11

Is it possible to minimise a loss function by changing only some elements of a variable? In other words, if I have a variable X of length 2, how can I minimise my loss function by changing X[0] and keeping X[1] constant?

Hopefully this code I have attempted will describe my problem:

import tensorflow as tf
import tensorflow.contrib.opt as opt

X = tf.Variable([1.0, 2.0])
X0 = tf.Variable([3.0])

Y = tf.constant([2.0, -3.0])

scatter = tf.scatter_update(X, [0], X0)

with tf.control_dependencies([scatter]):
    loss = tf.reduce_sum(tf.squared_difference(X, Y))

opt = opt.ScipyOptimizerInterface(loss, [X0])

init = tf.global_variables_initializer()

with tf.Session() as sess:
    sess.run(init)
    opt.minimize(sess)

    print("X: {}".format(X.eval()))
    print("X0: {}".format(X0.eval()))

which outputs:

INFO:tensorflow:Optimization terminated with:
  Message: b'CONVERGENCE: NORM_OF_PROJECTED_GRADIENT_<=_PGTOL'
  Objective function value: 26.000000
  Number of iterations: 0
  Number of functions evaluations: 1
X: [3. 2.]
X0: [3.]

where I would like to to find the optimal value of X0 = 2 and thus X = [2, 2]

edit

Motivation for doing this: I would like to import a trained graph/model and then tweak various elements of some of the variables depending on some new data I have.

Jeff
  • 718
  • 8
  • 20

4 Answers4

5

You can use this trick to restrict the gradient calculation to one index:

import tensorflow as tf
import tensorflow.contrib.opt as opt

X = tf.Variable([1.0, 2.0])

part_X = tf.scatter_nd([[0]], [X[0]], [2])

X_2 = part_X + tf.stop_gradient(-part_X + X)

Y = tf.constant([2.0, -3.0])

loss = tf.reduce_sum(tf.squared_difference(X_2, Y))

opt = opt.ScipyOptimizerInterface(loss, [X])

init = tf.global_variables_initializer()

with tf.Session() as sess:
    sess.run(init)
    opt.minimize(sess)

    print("X: {}".format(X.eval()))

part_X becomes the value you want to change in a one-hot vector of the same shape as X. part_X + tf.stop_gradient(-part_X + X) is the same as X in the forward pass, since part_X - part_X is 0. However in the backward pass the tf.stop_gradient prevents all unnecessary gradient calculations.

BlueSun
  • 3,541
  • 1
  • 18
  • 37
2

I'm not sure if it is possible with the SciPy optimizer interface, but using one of the regular tf.train.Optimizer subclasses you can do something like that by calling compute_gradients first, then masking the gradients and then calling apply_gradients, instead of calling minimize (which, as the docs say, basically calls the previous ones).

import tensorflow as tf

X = tf.Variable([3.0, 2.0])
# Select updatable parameters
X_mask = tf.constant([True, False], dtype=tf.bool)
Y = tf.constant([2.0, -3.0])
loss = tf.reduce_sum(tf.squared_difference(X, Y))
opt = tf.train.GradientDescentOptimizer(learning_rate=0.1)

---*---

Task directions: Print the part of the TensorFlow thread from "Hopefully this code" to "tf.scatter_update(X, [0], X0)" word for word.

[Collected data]
---*---

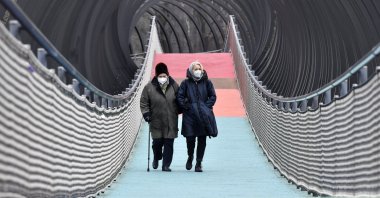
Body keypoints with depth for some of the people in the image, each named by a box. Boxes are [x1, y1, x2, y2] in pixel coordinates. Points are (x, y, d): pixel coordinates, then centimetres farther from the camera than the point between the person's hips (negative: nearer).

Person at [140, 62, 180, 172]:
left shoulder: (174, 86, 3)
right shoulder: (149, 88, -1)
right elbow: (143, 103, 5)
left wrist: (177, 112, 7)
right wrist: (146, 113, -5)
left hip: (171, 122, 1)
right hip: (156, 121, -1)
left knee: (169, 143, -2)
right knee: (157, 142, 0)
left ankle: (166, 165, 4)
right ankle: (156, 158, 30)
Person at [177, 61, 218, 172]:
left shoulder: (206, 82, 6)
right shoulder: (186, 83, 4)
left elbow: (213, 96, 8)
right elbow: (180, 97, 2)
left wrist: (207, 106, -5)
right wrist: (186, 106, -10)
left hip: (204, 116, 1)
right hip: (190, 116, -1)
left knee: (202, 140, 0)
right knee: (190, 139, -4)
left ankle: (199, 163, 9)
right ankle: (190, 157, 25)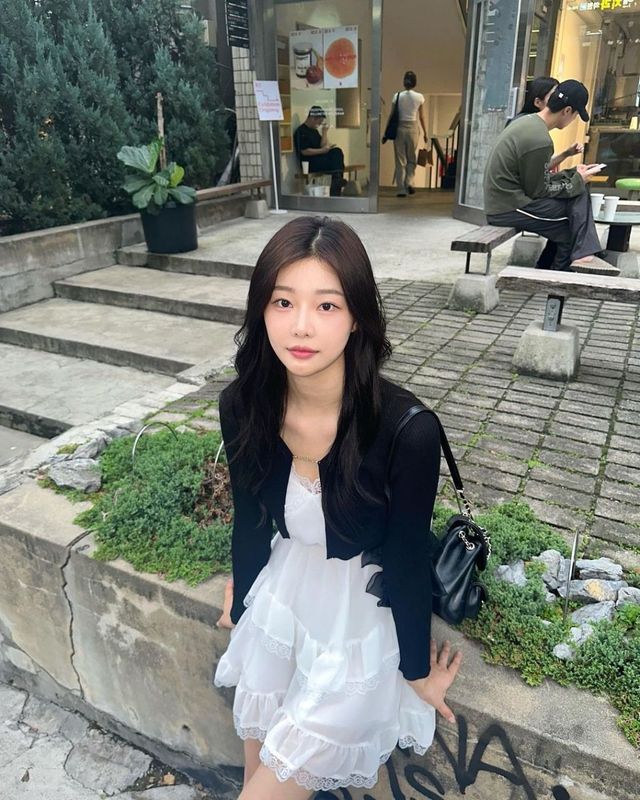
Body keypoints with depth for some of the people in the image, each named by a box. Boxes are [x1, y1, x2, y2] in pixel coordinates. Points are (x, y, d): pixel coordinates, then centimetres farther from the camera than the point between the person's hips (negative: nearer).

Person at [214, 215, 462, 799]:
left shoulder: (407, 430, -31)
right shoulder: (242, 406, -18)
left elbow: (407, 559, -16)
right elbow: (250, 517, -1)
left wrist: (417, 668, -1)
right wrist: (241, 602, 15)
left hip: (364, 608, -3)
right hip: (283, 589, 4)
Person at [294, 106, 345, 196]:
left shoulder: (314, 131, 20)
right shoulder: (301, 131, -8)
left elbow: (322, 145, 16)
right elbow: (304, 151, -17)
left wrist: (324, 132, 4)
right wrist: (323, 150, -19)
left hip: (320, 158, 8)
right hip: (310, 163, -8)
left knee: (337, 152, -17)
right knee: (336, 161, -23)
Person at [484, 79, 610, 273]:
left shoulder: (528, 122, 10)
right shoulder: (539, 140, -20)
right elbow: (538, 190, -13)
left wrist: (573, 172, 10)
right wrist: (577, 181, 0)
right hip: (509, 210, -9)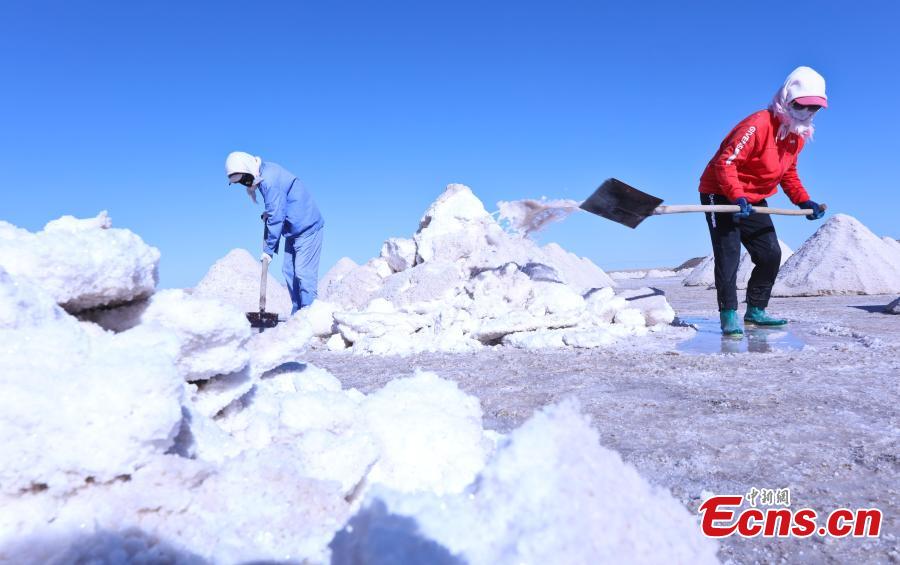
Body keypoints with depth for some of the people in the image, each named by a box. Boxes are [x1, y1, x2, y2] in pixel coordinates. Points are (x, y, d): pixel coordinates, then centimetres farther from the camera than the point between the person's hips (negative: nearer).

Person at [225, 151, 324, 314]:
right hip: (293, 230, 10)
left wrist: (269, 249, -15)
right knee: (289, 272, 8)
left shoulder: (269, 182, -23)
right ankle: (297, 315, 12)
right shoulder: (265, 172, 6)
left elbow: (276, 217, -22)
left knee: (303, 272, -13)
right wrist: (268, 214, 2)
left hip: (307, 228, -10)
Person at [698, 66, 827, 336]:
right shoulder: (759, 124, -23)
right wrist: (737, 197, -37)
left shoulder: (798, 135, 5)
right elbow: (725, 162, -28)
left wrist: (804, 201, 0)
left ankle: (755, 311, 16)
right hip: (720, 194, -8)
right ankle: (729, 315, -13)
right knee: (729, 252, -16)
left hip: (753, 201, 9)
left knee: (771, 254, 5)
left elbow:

---*---

Solution to this problem:
Hopefully this code I have attempted will describe my problem:

import tensorflow as tf
import tensorflow.contrib.opt as opt

X = tf.Variable([1.0, 2.0])
X0 = tf.Variable([3.0])

Y = tf.constant([2.0, -3.0])

scatter = tf.scatter_update(X, [0], X0)